No final do evento, foi Raineri que novamente fez nosso translado: Atibaia – Campinas. Pude conviver um pouco mais com ele e até conhecer a sede da Grade6, sua empresa especializada em treinamento e na produção de expedições em montanhas. Lá conheci a roupa original usada por Raineri em sua última conquista do Everest, que privilégio. Chegando em casa, não conseguia pensar em outra coisa além de iniciar logo a leitura de ‘No Teto do Mundo’.
Nas primeiras páginas, uma carta escrita por Raineri, datada de dezembro de 2001, durante sua escalada pela face sul do Aconcágua, Argentina, destinada ao seu filho. Deveria ser entregue caso ele não retornasse de sua empreitada. Com esta densidade o livro é escrito, em relatos que se entrelaçam costurando as experiências vividas por Raineri. Neste quebra-cabeça você passa a entender como é moldado o pensamento de alguém que convive constantemente com a possibilidade da morte e o que justificaria assumir tamanho risco.
Em cada capítulo dos 17 que compõem o livro, Rodrigo narra as vivências extremas de suas expedições, misturando relatos, indo e voltando no tempo. O que poderia se tornar confuso é na verdade a única forma de organizar todas as lembranças que acumuladas determinam a capacidade de um alpinista enfrentar as condições mais extremas.

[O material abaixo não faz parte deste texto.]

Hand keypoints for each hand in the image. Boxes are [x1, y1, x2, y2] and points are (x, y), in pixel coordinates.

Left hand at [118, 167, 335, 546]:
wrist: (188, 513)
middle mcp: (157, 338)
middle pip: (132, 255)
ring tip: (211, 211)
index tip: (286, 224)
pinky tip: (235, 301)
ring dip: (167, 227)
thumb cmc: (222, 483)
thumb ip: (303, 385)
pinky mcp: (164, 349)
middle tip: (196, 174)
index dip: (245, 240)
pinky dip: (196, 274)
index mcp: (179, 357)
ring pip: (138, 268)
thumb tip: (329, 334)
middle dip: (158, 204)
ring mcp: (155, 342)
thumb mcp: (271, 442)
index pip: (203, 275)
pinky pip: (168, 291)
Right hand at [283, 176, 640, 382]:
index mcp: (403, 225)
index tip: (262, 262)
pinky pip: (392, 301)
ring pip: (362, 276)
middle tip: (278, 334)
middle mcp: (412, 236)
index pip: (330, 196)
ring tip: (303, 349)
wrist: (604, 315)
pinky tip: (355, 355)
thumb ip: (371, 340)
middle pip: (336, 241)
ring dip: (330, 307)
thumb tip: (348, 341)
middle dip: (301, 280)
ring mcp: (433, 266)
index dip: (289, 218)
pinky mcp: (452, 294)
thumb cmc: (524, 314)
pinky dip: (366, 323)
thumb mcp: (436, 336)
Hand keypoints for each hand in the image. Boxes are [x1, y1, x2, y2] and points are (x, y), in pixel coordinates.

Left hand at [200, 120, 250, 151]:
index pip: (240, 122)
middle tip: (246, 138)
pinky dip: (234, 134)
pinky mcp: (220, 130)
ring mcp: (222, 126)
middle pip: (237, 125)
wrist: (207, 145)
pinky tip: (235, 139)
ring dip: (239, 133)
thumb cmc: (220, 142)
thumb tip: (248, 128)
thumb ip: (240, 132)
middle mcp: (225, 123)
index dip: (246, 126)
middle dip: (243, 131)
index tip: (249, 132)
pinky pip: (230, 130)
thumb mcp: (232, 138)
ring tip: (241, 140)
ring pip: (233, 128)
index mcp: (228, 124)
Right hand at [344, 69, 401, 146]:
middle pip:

A cada página lida, o leitor faz o que Raineri chamaria de ‘aclimatação’. Da mesma forma que o corpo de um alpinista precisa se adaptar as condições extremas impostas por uma montanha como o Everest, o leitor se adapta, conhecendo os termos técnicos, aceitando os duros relatos, entendendo e aceitando as motivações de cada alpinista. Diante desta realidade tão distante, talvez mais distante que o próprio Everest, na longínqua Cordilheira do Himalaia, entre o Tibet e o Nepal. Em pouco um BC, ABC, C1, C2, C3, crampons, crampon point, glaciar, sherpa, se tornam palavras comuns.

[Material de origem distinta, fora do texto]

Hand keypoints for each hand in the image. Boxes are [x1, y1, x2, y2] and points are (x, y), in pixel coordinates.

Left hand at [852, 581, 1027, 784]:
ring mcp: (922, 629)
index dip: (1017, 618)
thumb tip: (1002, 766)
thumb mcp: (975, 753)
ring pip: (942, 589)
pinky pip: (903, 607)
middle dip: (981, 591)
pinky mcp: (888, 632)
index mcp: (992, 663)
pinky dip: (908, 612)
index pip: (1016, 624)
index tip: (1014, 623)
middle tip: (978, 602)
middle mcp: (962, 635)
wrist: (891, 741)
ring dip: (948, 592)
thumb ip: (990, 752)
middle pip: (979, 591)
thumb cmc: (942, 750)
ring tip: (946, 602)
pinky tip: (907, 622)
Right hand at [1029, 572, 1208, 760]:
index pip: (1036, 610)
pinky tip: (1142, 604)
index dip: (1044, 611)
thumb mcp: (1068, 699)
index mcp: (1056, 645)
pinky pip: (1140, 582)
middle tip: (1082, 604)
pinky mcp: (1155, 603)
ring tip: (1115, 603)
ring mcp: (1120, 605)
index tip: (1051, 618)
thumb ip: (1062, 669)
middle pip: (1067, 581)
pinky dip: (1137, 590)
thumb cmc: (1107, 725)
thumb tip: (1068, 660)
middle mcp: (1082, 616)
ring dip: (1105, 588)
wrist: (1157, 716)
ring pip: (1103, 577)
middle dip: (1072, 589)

Raineri não usa meias palavras em seus relatos e por vezes, a simples leitura já se torna angustiante, o que dizer de vivenciar de fato certos acontecimentos. Encontrar corpos de alpinistas pelo caminho, congelados pela eternidade, perder o companheiro de expedição para a montanha e ainda assim continuar firme em realizar a mesma coisa que tirou a vida destas pessoas. Morrer em uma expedição pode lhe transformar em herói ou idiota. A história de Christopher McCandless eternizada no filme ‘Na Natureza Selvagem’, divide opiniões. Enquanto alguns o consideram um herói por perder sua vida em busca de um ideal, para outros se trata de um idiota completo, por poder evitar a tragédia caso tivesse planejado melhor suas atitudes.
No Everest existem inúmeras histórias diferentes. Existem aqueles que morreram pela falha de um Sherpa, os que morreram por superestimar a própria resistência, os que morreram por um capricho mórbido da natureza e ainda os que morreram por escolhas erradas ou pura imprudência. Fato é que, desafiar a morte é para poucos. Conquistar o Everest é muito mais do que subir até ‘o teto do mundo’, é a capacidade de lidar com o inesperado a cada cinco minutos, é ter capacidade de equalizar a superação dos limites, entender o linear entre vida e morte, é entender o quão forte e o quão frágil podemos ser ao mesmo tempo, é entender o poder de uma decisão determinar seu futuro, que no caso do Everest pode representar a diferença entre voltar ou ficar por lá eternamente.
A magnitude dos feitos conquistados por Raineri são tão especiais que o simples fato de compartilhar sua história de vida através de seu livro, já faz me sentir alguém diferente. Muitas vivências que passamos em nossa vida, possuem um poder de atuação muito breve, quase insuficientes para causar alguma mudança permanente, porém, tenho certeza que certas palavras escritas por Raineri em ‘No Teto do Mundo’ me acompanharão para o resto da vida.
Raineri realmente tinha uma grande história para contar e estou feliz por conhecê-la. Queria agradecer pessoalmente ao Rodrigo Raineri, pelo seu convite de viajar com ele por estas histórias e fotos, me senti parte de tudo.